- [PROBLEM] Write the lines out again, from the top of the material to the line containing "### İkinci Nükte", pictures excluded.
____
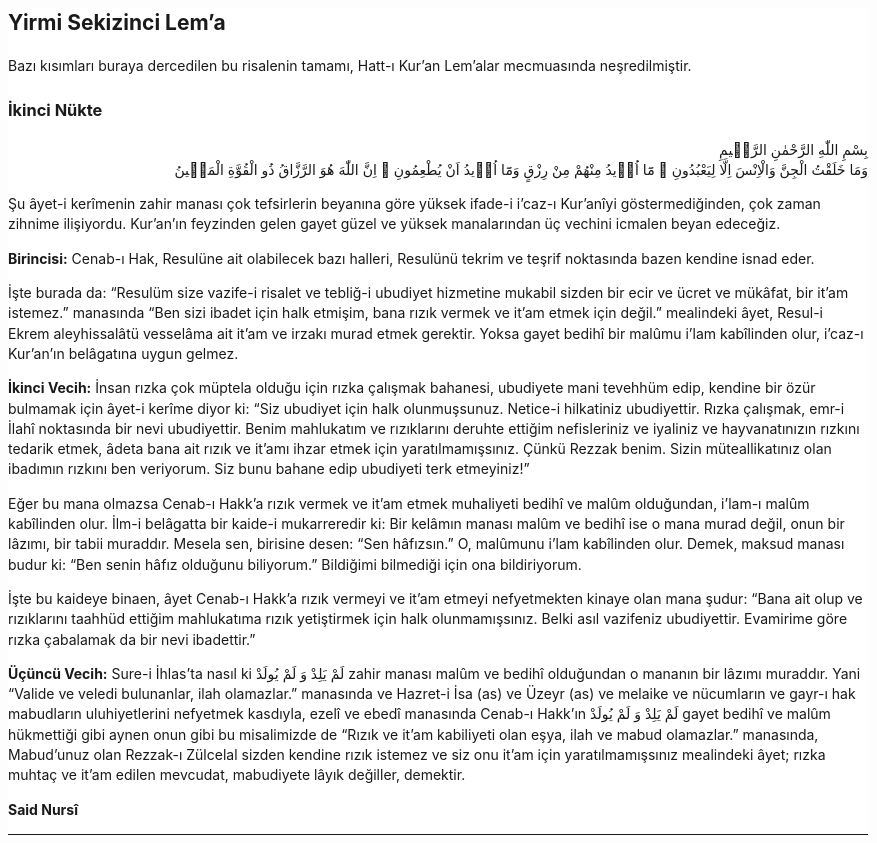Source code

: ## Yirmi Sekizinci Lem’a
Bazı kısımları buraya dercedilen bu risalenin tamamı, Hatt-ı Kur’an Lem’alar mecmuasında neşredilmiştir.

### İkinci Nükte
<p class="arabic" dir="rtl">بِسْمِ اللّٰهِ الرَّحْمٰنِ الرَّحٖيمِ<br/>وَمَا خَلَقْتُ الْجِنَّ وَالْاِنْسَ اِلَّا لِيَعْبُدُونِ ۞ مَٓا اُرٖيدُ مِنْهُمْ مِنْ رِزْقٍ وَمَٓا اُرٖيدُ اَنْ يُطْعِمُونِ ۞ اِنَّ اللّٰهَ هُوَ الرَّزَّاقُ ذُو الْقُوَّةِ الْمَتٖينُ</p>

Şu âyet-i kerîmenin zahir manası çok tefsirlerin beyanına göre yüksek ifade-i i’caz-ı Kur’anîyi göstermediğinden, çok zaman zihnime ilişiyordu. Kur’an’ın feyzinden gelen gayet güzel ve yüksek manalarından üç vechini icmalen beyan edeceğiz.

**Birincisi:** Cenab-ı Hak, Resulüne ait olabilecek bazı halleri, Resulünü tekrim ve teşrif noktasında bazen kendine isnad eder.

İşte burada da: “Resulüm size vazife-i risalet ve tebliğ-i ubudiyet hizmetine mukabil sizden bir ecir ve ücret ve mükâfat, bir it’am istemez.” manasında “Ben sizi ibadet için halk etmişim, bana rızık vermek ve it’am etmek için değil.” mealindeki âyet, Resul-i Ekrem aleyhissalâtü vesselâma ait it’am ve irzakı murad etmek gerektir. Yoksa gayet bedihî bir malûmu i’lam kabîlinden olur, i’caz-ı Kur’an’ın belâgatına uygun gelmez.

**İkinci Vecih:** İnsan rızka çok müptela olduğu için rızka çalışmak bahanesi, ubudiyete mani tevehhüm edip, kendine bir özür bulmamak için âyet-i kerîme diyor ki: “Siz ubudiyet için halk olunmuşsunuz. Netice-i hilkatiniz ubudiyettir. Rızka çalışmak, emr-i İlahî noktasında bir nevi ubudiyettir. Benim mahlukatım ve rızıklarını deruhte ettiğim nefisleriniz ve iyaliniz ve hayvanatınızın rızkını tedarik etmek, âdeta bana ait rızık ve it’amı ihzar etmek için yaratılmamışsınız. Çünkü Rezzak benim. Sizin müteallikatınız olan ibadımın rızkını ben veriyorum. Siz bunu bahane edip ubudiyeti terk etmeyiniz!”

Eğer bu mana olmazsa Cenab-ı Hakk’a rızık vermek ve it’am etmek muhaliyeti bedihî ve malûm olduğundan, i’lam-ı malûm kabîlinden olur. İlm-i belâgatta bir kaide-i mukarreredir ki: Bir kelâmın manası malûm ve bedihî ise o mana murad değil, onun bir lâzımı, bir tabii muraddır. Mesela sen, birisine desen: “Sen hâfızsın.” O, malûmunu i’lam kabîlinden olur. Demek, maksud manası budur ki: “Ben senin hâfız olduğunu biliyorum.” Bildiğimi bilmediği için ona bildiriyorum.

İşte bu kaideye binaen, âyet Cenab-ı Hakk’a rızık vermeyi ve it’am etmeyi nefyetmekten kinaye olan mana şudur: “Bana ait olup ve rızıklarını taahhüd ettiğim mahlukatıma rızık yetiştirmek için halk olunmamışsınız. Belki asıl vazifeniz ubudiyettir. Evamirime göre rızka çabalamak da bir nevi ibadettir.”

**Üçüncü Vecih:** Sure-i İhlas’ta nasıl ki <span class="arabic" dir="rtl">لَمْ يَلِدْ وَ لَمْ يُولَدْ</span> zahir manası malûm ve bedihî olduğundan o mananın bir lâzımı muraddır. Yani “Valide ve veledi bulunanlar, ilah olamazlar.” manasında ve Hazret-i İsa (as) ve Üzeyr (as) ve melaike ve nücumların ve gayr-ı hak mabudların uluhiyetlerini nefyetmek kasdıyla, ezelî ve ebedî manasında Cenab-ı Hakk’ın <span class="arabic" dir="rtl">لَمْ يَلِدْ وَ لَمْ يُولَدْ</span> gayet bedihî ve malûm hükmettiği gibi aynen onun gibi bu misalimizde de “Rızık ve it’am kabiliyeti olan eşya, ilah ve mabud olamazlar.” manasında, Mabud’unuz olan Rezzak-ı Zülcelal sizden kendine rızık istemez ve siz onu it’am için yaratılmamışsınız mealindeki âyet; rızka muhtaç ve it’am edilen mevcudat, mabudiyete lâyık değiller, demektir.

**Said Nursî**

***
____
- [OUTPUT]
Source code

: ## Yirmi Sekizinci Lem’a
Bazı kısımları buraya dercedilen bu risalenin tamamı, Hatt-ı Kur’an Lem’alar mecmuasında neşredilmiştir.

### İkinci Nükte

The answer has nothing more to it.